**What you need to do**. Every line containing "lines" should be identified and copied from the data below.

(Saved entries)

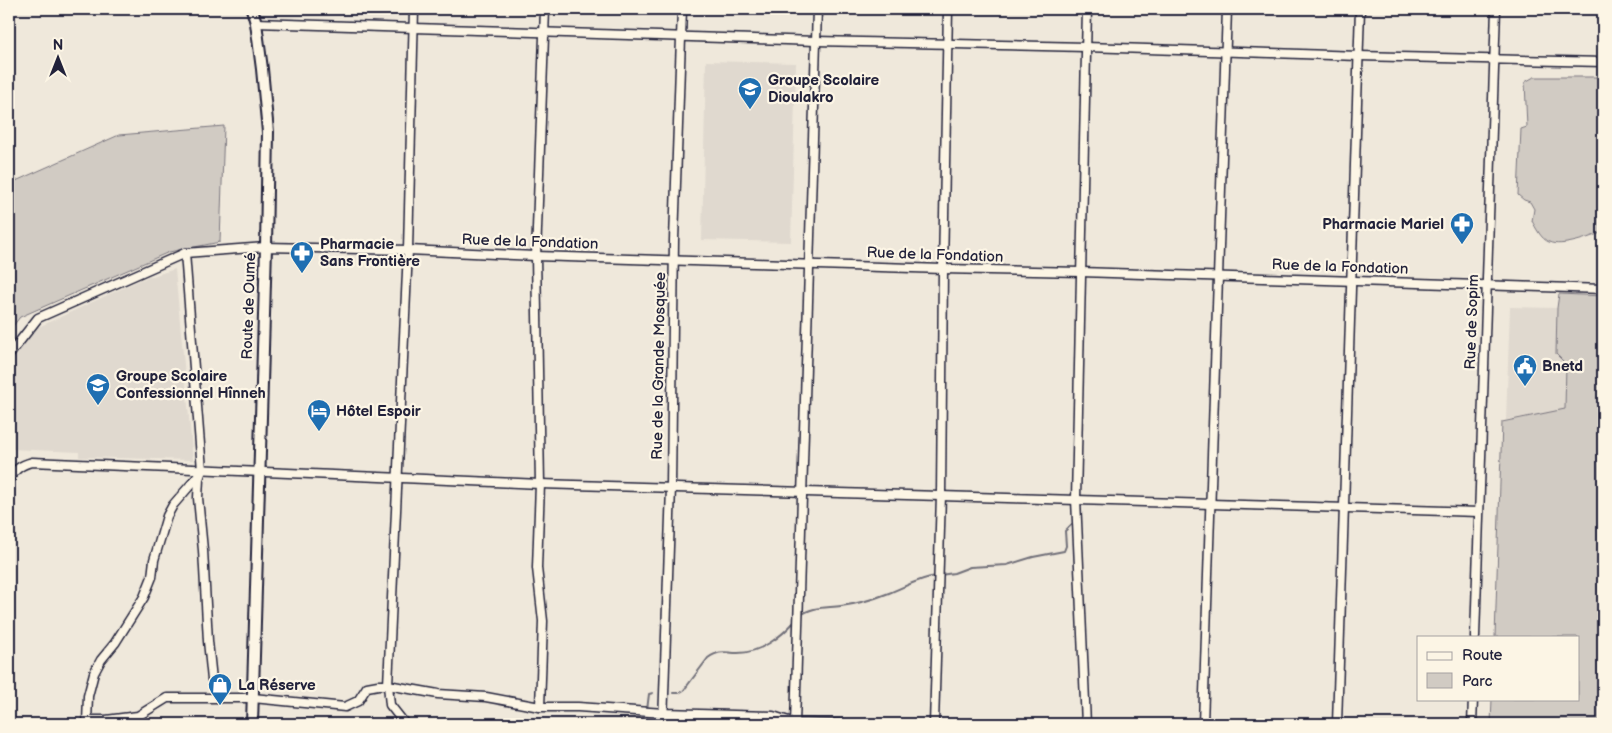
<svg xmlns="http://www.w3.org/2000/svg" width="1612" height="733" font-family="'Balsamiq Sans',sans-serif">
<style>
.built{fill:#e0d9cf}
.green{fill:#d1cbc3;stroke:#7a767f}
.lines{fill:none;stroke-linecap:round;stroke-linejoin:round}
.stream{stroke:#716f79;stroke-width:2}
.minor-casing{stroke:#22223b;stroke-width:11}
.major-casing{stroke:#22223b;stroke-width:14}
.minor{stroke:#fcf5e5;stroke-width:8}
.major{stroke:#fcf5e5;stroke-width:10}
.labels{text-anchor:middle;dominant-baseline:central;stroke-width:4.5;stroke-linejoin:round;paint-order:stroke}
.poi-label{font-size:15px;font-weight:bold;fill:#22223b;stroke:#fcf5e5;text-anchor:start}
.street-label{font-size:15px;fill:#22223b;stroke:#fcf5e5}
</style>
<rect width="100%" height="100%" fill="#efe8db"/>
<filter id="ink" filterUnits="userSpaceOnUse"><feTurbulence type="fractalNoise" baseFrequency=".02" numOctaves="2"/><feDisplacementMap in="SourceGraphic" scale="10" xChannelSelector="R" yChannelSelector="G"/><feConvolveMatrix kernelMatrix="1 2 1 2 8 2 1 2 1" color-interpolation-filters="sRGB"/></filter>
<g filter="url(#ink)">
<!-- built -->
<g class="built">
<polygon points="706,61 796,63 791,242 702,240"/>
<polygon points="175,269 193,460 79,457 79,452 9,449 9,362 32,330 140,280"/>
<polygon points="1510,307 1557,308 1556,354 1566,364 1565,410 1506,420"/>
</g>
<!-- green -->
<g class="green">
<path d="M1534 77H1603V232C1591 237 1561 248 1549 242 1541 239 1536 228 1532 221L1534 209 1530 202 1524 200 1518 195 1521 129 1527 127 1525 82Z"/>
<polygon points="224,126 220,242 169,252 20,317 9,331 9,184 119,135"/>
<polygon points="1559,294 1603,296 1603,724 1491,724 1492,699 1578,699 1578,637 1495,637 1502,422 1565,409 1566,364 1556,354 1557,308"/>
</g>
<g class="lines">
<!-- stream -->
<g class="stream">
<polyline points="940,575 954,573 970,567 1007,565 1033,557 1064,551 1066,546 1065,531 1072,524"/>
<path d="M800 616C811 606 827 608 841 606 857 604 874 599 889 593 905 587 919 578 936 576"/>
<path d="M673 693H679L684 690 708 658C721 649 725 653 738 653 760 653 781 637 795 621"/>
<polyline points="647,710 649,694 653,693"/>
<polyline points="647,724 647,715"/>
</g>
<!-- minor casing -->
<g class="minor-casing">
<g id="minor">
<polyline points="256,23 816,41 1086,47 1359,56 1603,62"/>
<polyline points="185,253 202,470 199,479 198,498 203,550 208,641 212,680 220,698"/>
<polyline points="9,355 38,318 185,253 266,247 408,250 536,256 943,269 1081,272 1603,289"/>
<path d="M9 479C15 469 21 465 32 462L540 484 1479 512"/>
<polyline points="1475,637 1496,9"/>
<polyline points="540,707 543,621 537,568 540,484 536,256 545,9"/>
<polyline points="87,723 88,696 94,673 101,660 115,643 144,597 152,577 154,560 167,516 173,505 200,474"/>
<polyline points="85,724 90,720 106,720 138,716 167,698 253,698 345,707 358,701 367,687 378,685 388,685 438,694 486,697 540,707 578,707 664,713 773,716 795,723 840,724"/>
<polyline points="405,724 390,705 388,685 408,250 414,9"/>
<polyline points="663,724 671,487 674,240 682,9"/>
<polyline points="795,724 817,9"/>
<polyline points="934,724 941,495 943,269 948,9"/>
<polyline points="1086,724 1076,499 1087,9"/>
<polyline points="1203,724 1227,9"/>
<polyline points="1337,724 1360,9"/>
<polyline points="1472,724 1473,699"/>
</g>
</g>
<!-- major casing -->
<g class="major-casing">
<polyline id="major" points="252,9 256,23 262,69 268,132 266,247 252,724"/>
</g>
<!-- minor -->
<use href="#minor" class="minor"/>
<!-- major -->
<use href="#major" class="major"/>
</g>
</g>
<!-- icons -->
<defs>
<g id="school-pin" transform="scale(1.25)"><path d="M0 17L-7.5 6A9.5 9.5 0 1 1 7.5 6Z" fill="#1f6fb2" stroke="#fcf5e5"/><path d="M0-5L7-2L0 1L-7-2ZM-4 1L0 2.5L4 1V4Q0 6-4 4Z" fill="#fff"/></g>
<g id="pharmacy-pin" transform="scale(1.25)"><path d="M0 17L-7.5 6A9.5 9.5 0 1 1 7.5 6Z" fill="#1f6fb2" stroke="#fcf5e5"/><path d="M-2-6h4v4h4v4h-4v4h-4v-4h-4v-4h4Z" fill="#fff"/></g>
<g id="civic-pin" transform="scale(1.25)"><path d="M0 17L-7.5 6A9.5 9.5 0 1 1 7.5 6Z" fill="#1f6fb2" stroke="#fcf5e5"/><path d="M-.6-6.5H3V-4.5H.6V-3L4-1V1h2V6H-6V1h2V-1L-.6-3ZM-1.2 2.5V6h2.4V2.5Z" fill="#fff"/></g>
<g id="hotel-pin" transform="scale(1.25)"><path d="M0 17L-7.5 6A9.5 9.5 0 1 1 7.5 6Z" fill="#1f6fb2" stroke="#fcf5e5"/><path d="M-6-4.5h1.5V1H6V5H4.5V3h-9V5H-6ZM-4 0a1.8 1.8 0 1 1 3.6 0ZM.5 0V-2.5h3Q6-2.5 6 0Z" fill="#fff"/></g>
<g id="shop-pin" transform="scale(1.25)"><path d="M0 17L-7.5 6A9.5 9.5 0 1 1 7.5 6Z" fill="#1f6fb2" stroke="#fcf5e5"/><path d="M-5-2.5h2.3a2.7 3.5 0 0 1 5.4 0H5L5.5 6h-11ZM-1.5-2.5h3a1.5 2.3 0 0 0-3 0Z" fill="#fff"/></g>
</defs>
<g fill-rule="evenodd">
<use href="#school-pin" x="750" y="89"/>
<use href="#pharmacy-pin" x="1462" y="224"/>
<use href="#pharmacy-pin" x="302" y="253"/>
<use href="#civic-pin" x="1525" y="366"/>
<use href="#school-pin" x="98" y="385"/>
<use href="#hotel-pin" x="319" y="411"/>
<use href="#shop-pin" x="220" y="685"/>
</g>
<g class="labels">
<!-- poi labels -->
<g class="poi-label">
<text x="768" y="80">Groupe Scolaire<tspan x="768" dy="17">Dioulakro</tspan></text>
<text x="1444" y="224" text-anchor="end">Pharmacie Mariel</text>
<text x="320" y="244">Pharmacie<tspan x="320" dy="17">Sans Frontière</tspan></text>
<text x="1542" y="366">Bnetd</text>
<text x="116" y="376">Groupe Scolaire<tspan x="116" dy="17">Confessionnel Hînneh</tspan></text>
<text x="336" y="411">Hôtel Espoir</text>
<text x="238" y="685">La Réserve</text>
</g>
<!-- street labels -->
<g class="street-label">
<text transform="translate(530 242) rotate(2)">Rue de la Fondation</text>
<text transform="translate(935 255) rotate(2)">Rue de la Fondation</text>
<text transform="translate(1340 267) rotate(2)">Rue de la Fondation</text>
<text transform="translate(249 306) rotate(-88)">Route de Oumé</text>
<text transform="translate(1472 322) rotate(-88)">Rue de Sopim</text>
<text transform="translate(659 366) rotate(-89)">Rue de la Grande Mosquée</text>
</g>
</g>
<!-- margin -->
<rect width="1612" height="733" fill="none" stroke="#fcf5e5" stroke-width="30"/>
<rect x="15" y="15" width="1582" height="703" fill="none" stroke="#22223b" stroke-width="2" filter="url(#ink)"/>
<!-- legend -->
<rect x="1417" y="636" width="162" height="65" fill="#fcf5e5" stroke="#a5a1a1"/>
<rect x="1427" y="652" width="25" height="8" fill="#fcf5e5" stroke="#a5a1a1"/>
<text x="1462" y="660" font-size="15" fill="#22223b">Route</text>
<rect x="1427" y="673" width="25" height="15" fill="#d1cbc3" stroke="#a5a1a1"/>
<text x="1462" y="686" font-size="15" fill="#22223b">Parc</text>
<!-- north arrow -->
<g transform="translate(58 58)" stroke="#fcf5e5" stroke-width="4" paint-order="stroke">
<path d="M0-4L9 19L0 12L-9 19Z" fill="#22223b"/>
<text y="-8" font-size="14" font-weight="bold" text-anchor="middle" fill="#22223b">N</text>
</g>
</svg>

**Output for this exercise**.
.lines{fill:none;stroke-linecap:round;stroke-linejoin:round}
<g class="lines">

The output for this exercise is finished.